Member Since: May 2019
Location: USA
Posts: 1,537
Quote:
Originally Posted by TishaBuv View Post
It’s a domestic emotional/sexual abuse situation. The therapists only treat it like it is a mental health situation. I’m afraid to have to hire the lawyer and try to divorce him once again, and fear I’ll back down once again and be a laughing stock, called mentally ill, the Boy Who Cried Wolf, and not taken seriously again and refused help, if that’s possible? I don’t trust myself because my desire to have a good life and good relationship swing to panic attack and need to escape on a daily basis. I’m exhausted.
I do agree with Hope that, somehow, you have to face that fear.
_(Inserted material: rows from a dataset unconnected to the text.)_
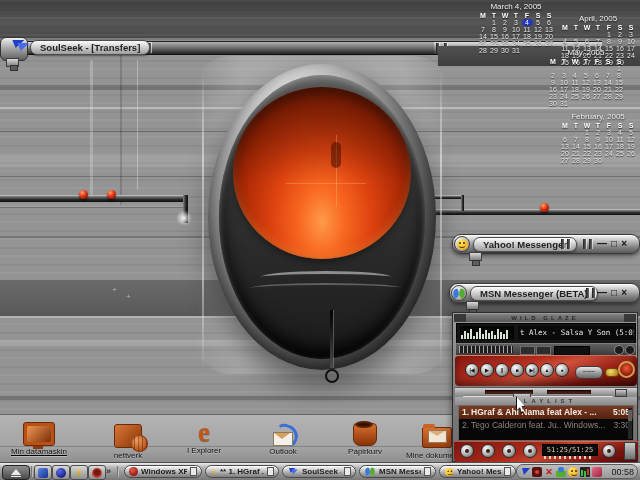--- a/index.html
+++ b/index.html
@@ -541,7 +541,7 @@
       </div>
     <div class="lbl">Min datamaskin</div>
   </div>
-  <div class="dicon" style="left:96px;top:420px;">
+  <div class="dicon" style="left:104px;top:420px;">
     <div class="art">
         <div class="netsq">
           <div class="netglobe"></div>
I am not saying our relationships are the same, but, in my case, my fear and paranoia of my husband was based on some things he was doing that were unreasonable but, for me, the only way to handle it was a combination of standing up to him and working with him. My fear/anxiety was larger than the true threat and did cause my mental health problems. Events in our marriage (life is not always easy) also contributed to my breakdown. I have forgiven him for his role in my breakdown but also played a role in the tragedy. Perhaps the tragic events were actually a blessing too because they helped me heal and be a better partner too.

I am sorry you do not feel like the mental health professionals are in your corner. I always felt like mine were in my corner but also did not go to couples therapy. My impression of couple's therapy is that it sometimes makes the situation even more complicated. You need people who are supportive! At least you have PC.